April 27, 2009 |  8:32 pm

Golden orb weaver spider Are spiders taking over the world?  Well, no.  But you wouldn't know that to look at the headlines from around the globe today:

-- Researchers at France's University of Rennes wondered why some species of spider were able to survive long periods of time underwater.  They conceived a study wherein members of three species of wolf spider were immersed in sea water for periods of 24 hours or more.  What happened next, quite frankly, terrifies us to our very souls.  The scientists, hoping to weigh the spiders they believed to be dead, removed them from the water.  Hours later, the spiders twitched back to life.  "This is the first time we know of arthropods returning to life from comas after submersion," lead researcher Julien Pétillon said.  And it gets worse: according to Pétillon, there "could be many other species that could do this that we do not know of yet."  (National Geographic)

-- A tiny arachnid called the Hawaiian happy face spider looks the way its name suggests it would. Researchers are studying the spiders to learn how and why they would have developed such markings. A leading theory is that the smiley-face design confuses potential predators, perhaps giving them momentary pause -- and the spiders a chance to escape. Regardless of the reasons, ecologists say the cheerful-looking spiders are a powerful symbol for conservation. "They are ambassadors for all the threatened invertebrates, insects and spiders on Hawaii," said Dr. Geoff Oxford of the University of York. "Conservationists are using them to highlight the plight of native species, and you can't go far on the islands without seeing them on T-shirts, baseball caps, post cards and even removal trucks." (Telegraph )

-- Spider silk is tougher than steel (and a heck of a lot lighter). But scientists say they've improved on nature, using a process called atomic layer deposition to add metals like zinc, titanium and aluminum to the already strong substance.  The result, they write in the journal Science, is three times tougher than regular spider silk and could have uses not only in the creation of heavy-duty textiles but also in the manufacture of artificial bones and tendons.  "It could make very strong thread for surgical operations," researcher Seung-Mo Lee of the Max Planck Institute of Microstructure Physics, who lead the project, added.  Lee said he'd like to try adding other materials, including Teflon, next.  (Reuters UK)

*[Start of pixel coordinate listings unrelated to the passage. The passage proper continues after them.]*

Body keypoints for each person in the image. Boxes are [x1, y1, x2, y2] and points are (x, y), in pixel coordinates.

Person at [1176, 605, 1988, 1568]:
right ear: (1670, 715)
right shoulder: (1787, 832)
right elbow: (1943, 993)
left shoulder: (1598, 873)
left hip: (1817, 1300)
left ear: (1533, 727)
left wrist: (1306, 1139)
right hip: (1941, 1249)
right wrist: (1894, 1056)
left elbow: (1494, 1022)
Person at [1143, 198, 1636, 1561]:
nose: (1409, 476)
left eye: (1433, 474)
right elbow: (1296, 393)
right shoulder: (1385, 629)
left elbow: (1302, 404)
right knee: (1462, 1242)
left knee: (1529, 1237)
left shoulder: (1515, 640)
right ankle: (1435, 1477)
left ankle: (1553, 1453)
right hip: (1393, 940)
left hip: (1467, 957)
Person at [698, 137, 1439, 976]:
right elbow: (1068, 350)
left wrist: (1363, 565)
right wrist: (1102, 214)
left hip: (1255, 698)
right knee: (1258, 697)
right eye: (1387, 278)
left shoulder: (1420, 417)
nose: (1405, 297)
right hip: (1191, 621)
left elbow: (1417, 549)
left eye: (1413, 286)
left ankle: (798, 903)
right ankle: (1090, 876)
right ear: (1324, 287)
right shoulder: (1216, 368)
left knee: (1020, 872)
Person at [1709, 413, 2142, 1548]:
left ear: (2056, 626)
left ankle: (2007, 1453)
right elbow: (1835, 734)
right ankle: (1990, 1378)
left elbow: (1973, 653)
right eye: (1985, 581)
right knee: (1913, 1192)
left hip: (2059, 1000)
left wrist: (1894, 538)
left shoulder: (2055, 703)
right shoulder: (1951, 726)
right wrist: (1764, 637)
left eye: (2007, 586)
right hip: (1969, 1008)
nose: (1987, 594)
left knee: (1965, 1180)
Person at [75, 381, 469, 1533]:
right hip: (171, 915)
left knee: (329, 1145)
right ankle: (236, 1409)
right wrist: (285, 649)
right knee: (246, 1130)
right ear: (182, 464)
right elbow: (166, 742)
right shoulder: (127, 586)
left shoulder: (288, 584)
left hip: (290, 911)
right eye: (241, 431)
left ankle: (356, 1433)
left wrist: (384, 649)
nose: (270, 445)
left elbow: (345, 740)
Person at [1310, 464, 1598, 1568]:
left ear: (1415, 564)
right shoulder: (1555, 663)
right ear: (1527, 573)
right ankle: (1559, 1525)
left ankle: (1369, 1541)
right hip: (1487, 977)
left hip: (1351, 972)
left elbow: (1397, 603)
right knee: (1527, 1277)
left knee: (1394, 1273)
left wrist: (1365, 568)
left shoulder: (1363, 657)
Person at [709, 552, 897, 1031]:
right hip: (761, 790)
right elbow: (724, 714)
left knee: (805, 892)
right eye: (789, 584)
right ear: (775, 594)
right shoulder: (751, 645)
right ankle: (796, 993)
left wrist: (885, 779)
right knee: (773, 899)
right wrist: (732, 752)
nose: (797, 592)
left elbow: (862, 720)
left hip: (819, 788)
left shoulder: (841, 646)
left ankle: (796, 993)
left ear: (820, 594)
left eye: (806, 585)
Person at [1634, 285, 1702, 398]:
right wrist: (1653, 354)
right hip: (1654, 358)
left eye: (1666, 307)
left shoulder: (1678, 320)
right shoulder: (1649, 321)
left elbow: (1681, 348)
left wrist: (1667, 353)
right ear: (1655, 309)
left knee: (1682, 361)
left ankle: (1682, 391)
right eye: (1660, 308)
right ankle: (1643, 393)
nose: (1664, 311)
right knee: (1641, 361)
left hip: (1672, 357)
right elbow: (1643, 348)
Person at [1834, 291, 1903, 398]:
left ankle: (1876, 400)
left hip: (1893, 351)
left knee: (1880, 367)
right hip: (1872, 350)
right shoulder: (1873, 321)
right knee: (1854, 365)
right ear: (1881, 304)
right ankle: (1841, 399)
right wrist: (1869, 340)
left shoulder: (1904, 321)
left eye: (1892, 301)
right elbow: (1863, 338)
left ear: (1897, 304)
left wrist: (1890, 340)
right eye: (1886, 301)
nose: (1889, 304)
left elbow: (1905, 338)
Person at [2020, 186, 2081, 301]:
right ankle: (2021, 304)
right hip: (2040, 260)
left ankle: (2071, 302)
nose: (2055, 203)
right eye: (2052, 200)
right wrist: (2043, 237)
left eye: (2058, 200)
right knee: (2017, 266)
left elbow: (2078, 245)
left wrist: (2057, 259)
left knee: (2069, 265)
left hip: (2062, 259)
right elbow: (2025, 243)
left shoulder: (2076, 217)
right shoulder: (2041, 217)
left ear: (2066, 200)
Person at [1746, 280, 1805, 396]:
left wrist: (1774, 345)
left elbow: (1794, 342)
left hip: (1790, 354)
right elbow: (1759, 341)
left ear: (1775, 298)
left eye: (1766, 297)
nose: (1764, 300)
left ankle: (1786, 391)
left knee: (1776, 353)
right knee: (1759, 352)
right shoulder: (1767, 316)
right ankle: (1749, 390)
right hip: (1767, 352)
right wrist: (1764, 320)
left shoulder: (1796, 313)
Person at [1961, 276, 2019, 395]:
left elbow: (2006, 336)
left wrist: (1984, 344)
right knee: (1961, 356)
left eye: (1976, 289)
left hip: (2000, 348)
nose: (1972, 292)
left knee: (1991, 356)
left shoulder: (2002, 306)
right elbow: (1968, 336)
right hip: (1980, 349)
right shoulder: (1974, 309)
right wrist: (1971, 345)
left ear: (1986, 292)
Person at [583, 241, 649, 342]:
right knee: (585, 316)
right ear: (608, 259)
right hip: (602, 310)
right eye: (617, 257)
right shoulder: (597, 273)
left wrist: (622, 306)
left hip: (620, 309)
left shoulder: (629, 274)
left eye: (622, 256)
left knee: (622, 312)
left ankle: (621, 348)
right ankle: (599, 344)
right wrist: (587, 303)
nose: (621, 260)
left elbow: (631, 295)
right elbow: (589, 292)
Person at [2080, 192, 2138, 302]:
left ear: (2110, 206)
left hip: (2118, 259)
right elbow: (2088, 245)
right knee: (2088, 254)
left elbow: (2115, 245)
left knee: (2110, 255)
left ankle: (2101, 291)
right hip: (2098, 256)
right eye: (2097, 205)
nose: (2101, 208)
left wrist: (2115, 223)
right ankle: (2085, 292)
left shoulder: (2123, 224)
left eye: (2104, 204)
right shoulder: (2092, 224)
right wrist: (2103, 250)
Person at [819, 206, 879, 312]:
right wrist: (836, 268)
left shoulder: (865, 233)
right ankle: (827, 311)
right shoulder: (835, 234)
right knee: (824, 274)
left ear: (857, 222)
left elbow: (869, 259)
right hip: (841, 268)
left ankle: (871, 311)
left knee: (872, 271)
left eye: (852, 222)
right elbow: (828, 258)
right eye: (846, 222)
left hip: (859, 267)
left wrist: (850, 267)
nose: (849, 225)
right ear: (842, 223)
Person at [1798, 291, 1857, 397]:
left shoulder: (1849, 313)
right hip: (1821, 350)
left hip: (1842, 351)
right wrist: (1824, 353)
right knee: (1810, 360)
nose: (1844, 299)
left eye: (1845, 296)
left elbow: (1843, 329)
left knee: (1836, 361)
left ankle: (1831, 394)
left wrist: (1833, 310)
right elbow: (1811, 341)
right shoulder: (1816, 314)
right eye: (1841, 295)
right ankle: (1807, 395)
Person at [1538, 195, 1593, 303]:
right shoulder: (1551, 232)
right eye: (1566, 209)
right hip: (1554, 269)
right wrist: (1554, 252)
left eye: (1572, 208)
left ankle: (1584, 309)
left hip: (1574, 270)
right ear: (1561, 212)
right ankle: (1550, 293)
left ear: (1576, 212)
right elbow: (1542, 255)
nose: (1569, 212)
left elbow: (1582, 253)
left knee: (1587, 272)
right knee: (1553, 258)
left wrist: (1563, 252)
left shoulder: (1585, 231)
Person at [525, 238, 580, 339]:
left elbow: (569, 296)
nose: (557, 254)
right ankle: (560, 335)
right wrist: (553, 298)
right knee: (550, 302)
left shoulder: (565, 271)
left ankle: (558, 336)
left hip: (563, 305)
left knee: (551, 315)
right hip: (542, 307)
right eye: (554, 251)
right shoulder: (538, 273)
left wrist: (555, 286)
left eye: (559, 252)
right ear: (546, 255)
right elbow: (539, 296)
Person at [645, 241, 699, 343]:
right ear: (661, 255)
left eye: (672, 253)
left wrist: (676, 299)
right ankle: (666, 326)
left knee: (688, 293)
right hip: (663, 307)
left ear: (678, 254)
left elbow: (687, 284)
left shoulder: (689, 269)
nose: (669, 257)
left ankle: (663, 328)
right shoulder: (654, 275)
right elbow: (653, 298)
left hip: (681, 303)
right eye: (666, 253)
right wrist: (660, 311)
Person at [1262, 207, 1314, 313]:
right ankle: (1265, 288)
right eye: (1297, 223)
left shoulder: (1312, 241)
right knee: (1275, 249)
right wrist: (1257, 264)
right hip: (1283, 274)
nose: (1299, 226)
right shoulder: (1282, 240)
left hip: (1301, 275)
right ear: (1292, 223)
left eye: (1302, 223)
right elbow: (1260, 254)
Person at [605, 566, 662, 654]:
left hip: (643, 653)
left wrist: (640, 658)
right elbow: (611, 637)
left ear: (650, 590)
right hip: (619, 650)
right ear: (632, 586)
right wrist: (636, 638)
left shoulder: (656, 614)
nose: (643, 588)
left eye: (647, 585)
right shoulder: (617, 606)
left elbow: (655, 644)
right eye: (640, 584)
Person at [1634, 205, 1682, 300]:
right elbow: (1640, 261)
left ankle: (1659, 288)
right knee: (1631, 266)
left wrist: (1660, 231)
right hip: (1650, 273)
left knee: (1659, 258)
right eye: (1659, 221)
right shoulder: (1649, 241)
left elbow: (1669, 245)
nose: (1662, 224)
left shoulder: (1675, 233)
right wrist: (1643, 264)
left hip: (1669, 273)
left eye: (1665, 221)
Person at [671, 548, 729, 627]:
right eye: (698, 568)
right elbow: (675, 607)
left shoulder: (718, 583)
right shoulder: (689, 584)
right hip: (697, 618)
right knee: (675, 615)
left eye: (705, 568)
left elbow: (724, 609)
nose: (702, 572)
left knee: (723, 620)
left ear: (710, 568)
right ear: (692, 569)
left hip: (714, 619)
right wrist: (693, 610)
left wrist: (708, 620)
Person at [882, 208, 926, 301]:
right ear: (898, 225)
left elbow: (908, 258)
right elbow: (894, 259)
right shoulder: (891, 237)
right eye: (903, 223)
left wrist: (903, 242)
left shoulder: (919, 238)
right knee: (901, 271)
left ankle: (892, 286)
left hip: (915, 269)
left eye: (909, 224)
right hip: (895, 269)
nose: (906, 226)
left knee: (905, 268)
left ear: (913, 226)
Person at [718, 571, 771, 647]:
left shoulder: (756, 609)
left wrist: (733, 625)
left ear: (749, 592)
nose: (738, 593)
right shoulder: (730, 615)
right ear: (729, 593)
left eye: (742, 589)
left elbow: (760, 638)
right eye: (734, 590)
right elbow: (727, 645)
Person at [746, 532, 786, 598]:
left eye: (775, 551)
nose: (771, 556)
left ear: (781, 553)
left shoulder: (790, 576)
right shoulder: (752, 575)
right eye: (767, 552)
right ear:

-- A Portsmouth, England man accidentally set his house on fire when he attempted to kill a spider by burning it with a lighter. The man was trying to put the fire out with a garden house when firefighters arrived on the scene; they were able to extinguish it in two hours. Surprisingly there wasn't much damage to the house other than to the cladding, watch manager Steve Pearce said. "We obviously had a chat with the man but I don't think he'll be doing this again."  (Telegraph)

--Lindsay Barnett

Photo: A golden orb weaver rises above the part of its web called the stabilimentum.  Credit: Mel Melcon / Los Angeles Times.